══ GIVEN RECORDS

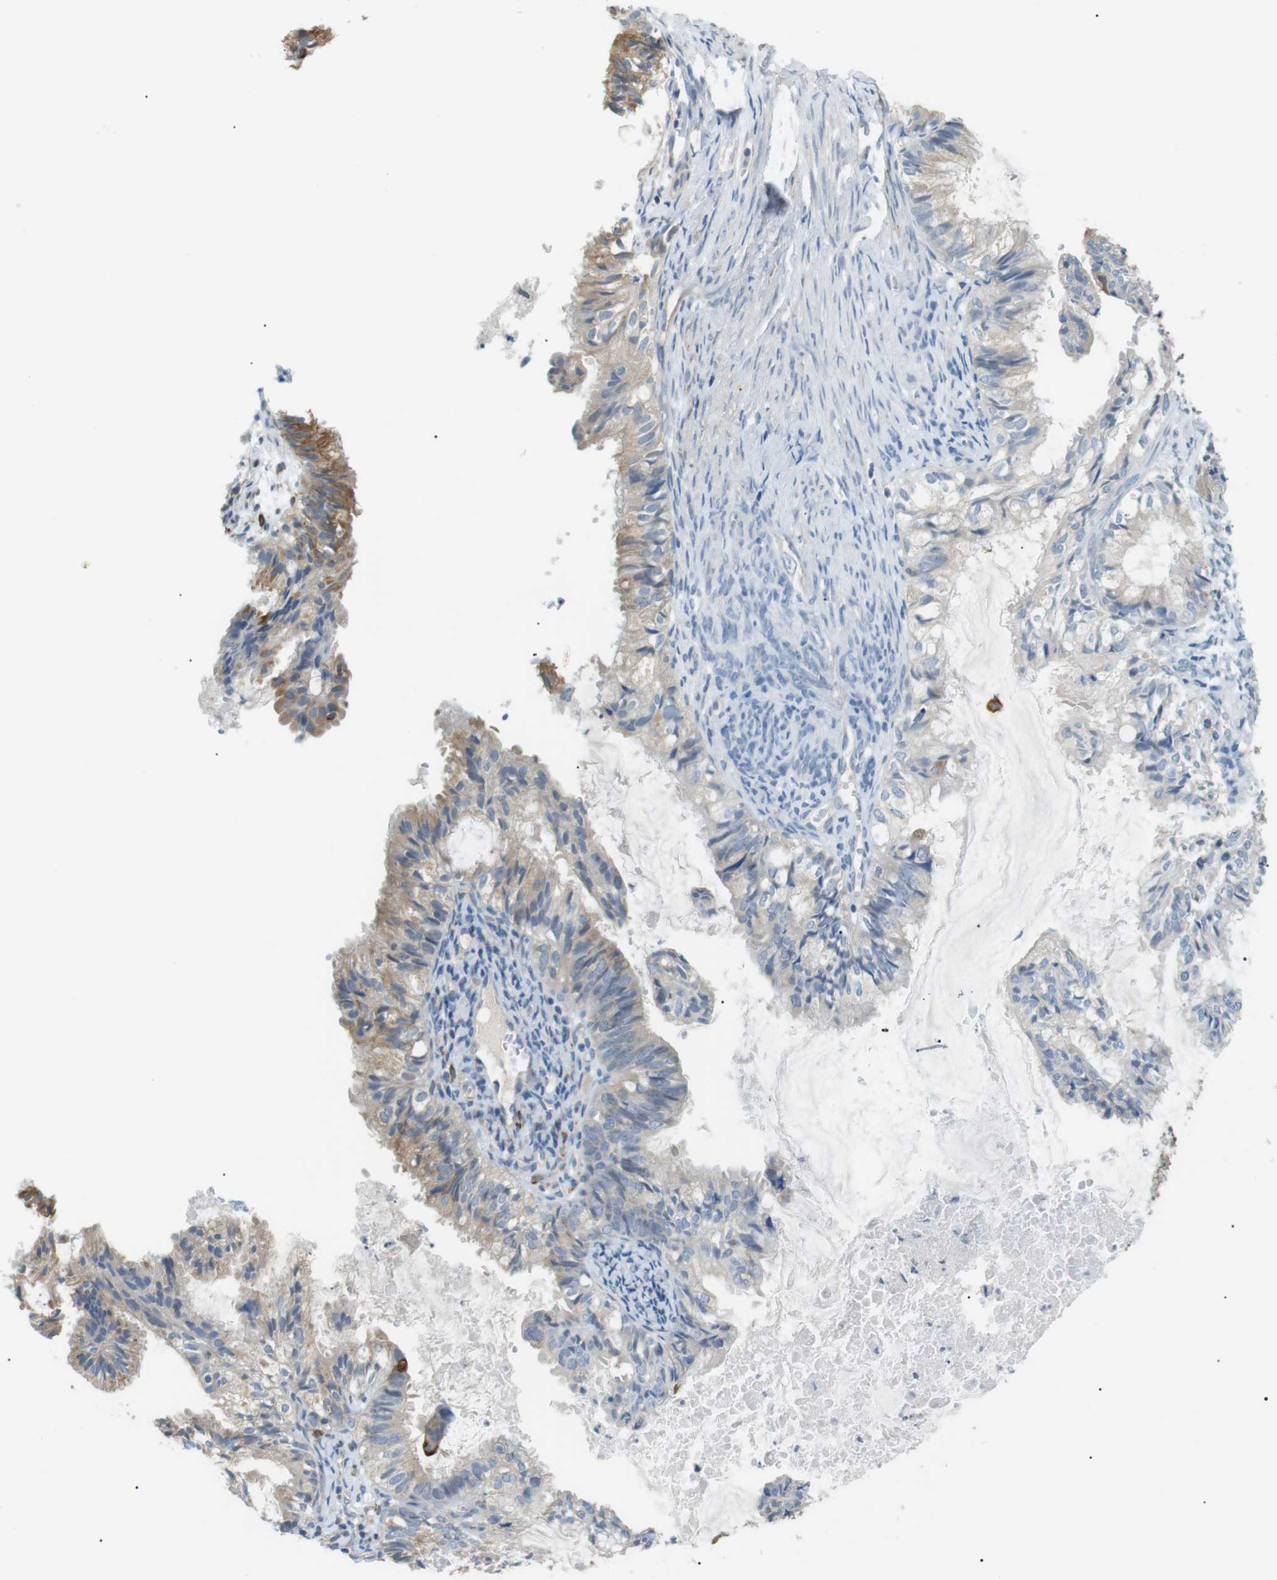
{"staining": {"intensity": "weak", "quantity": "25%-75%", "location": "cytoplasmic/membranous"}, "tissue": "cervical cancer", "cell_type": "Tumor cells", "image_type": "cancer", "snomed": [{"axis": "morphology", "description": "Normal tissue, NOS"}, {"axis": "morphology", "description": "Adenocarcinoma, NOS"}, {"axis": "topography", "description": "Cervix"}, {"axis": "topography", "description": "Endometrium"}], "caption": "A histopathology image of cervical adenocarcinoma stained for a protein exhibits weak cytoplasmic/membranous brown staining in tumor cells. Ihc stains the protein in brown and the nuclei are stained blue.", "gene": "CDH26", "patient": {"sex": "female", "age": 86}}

════
══ GIVEN RECORDS

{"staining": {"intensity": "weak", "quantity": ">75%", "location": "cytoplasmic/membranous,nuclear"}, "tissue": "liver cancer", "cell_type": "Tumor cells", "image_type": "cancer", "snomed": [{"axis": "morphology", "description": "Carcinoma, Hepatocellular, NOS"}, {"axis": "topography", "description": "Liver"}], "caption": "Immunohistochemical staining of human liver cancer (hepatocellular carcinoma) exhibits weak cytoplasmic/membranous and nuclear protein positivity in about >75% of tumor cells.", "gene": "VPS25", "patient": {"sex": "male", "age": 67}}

════
══ GIVEN RECORDS

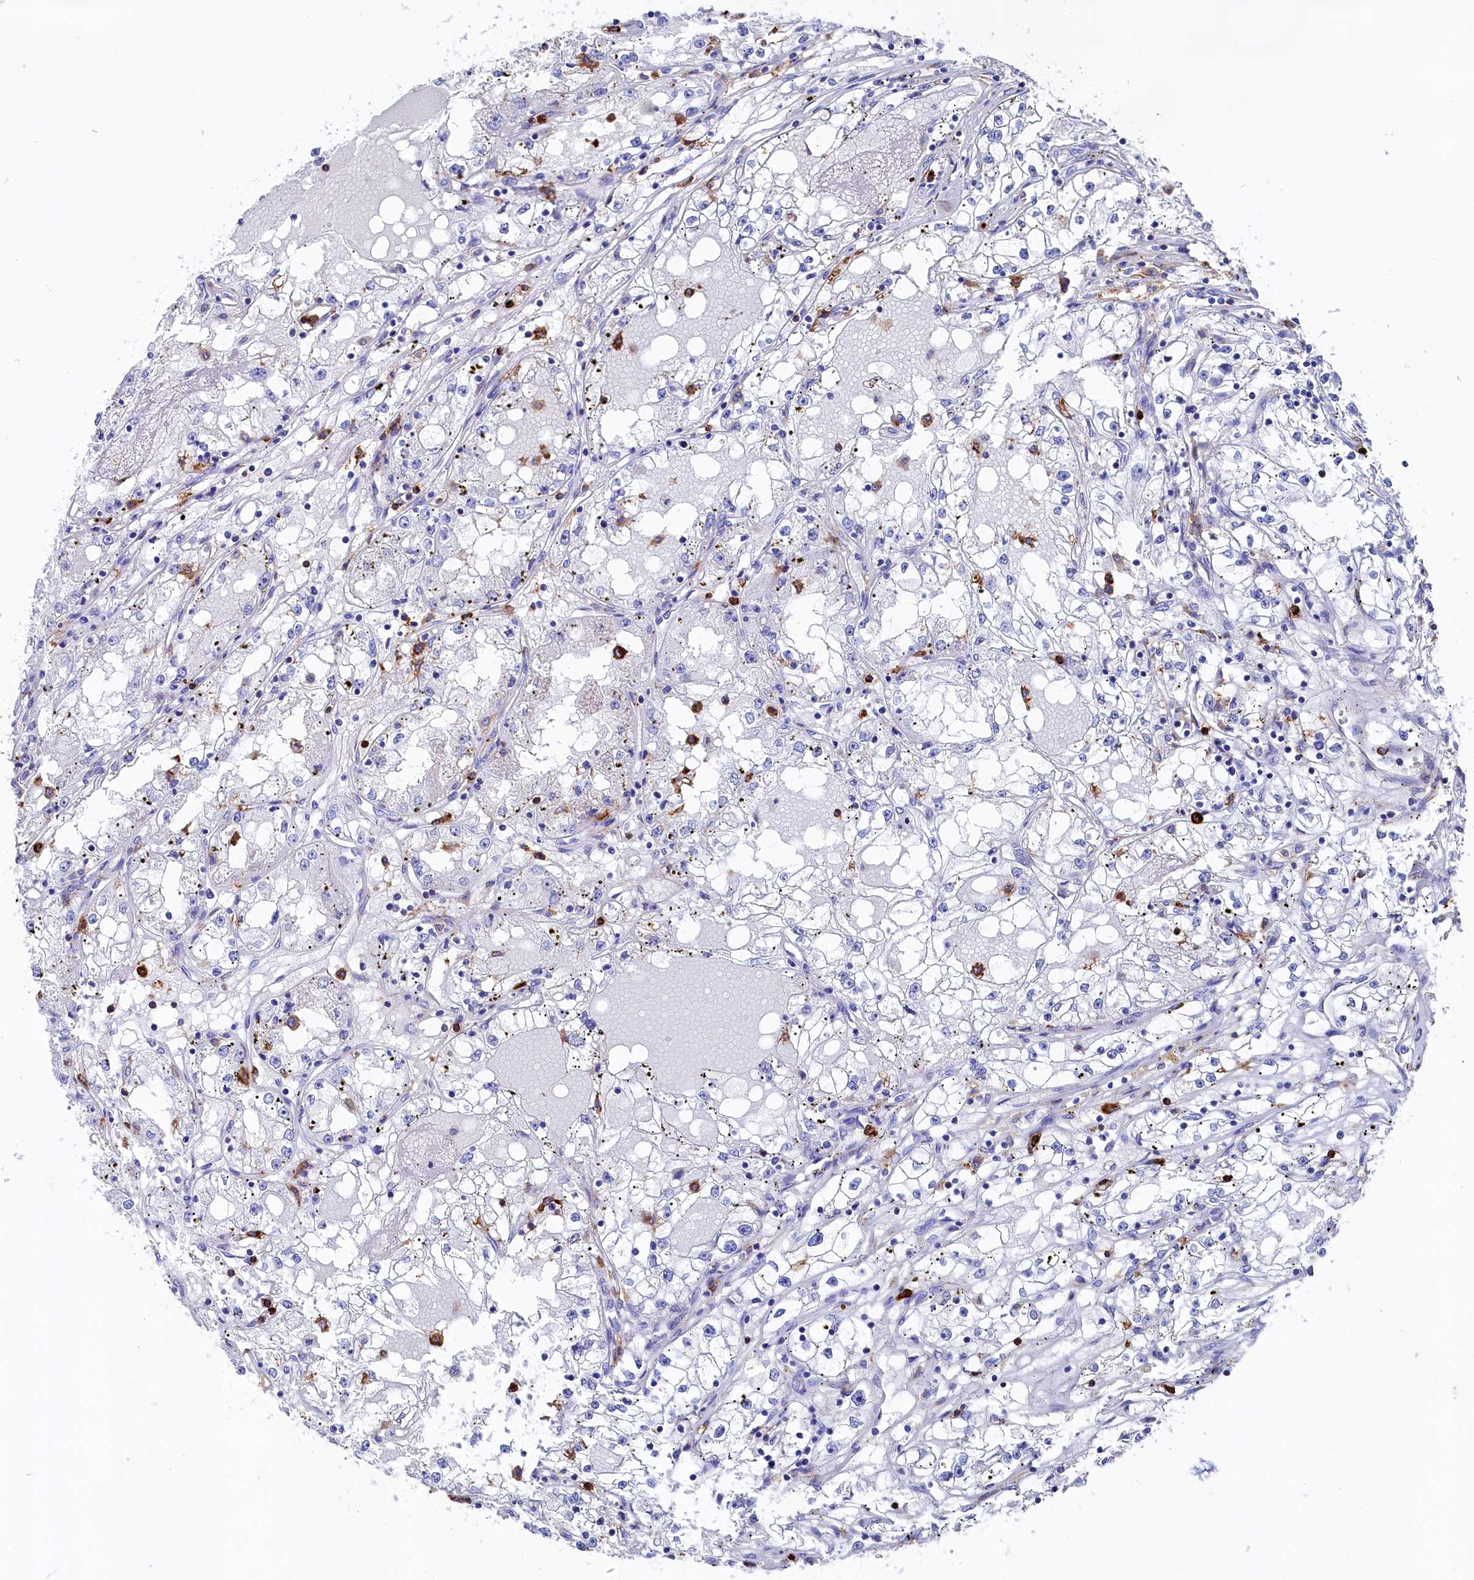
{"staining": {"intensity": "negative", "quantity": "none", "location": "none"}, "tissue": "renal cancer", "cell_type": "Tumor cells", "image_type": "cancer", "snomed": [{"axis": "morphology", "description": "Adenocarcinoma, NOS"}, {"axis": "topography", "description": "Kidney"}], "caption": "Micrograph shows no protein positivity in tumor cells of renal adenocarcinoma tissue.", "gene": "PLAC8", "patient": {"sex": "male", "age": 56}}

════

(WHAT THE TASK REQUIRES): Say how many lines of the listing above include the word "adenocarcinoma", and give no other text.

(EXERCISE SOLUTION): 2